How do today’s teenagers change



Few days ago someone told me about the results of an US government-commissioned research, which, on a yearly basis, focuses on the lifestyle of American teenagers. The gathered data outlines a generation going through a time of change, with teens choosing, year after year, to follow an increasingly healthier lifestyle. One example? The number of teenagers smoking and drinking is constantly decreasing, as is the frequency of their involvement in risky sexual behaviour; there’s still a lot of room for improvement of course, nevertheless, these are good news overall.

According to researchers however, some negative data has emerged too: teenagers are spending more and more time in front of a screen. And it doesn’t make any difference whether it’s a smartphone, a computer or a tablet. An interactive device is always better than television, but still, young people shouldn’t be in front of a screen more than a couple of hours a day.

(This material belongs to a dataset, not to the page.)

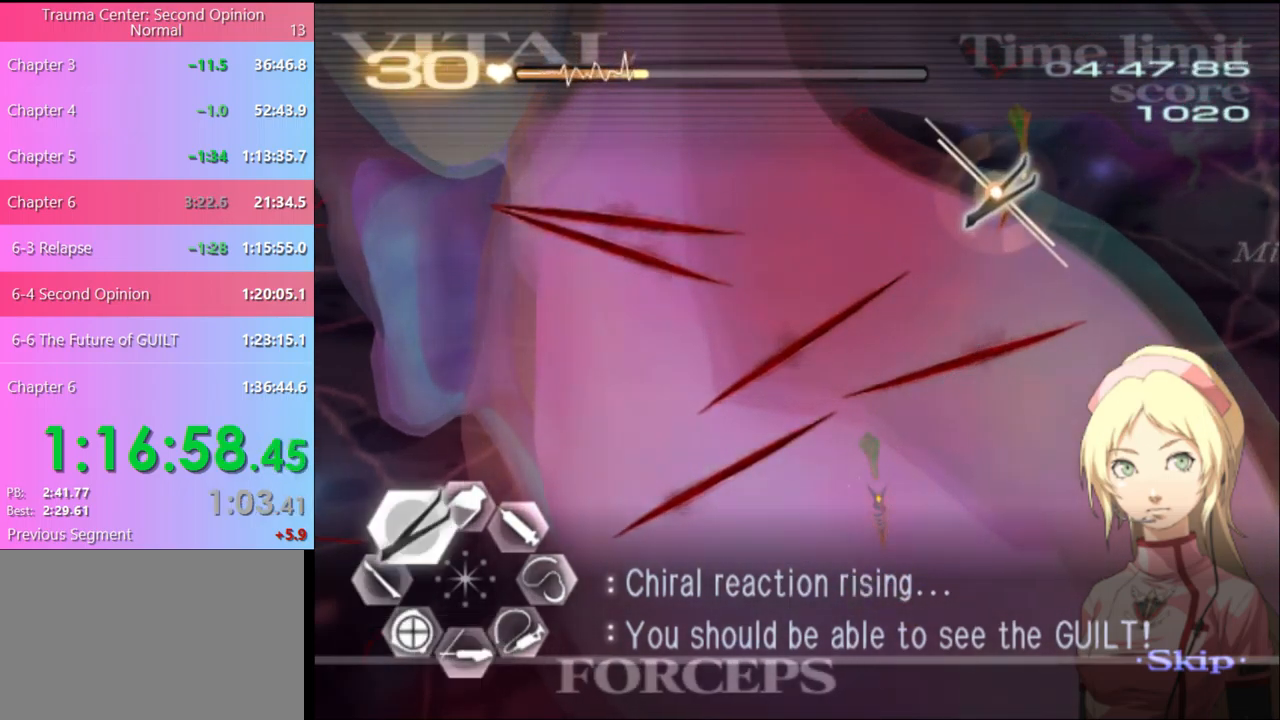
{"keys": ["a", "w"], "mouse": [], "events": [[266, "mouse_left", "up"], [266, "mouse_right", "up"]]}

When I come across studies such as this one, I always try to look at the results from a different perspective, in order to get the whole picture of the situation. And so, I can’t avoid thinking that it’s probably part of the same good old generation clash, I wrote about it some time ago, wondering whether the Millennials were going to make it or not. People in their thirties or forties will surely remember the times when as kids, their parents used to tell them off, saying that they were turning into TV-addicts. There’s nothing new under the sun then: it’s just a different way for today’s kids to deal with the teenage years, just like it was different for our grandparents and will be different for our grandchildren.

A teenager constantly glued to his smartphone is actually doing a wide range of things with it: he’s reading, playing, chatting to his friends, working. In the future, this kind of behaviour is just going to be even more widespread. Smartphones are an epochal landmark: everyone – not just kids – is spending more time in front of that small screen, but maybe we can only see it when it happens to young people.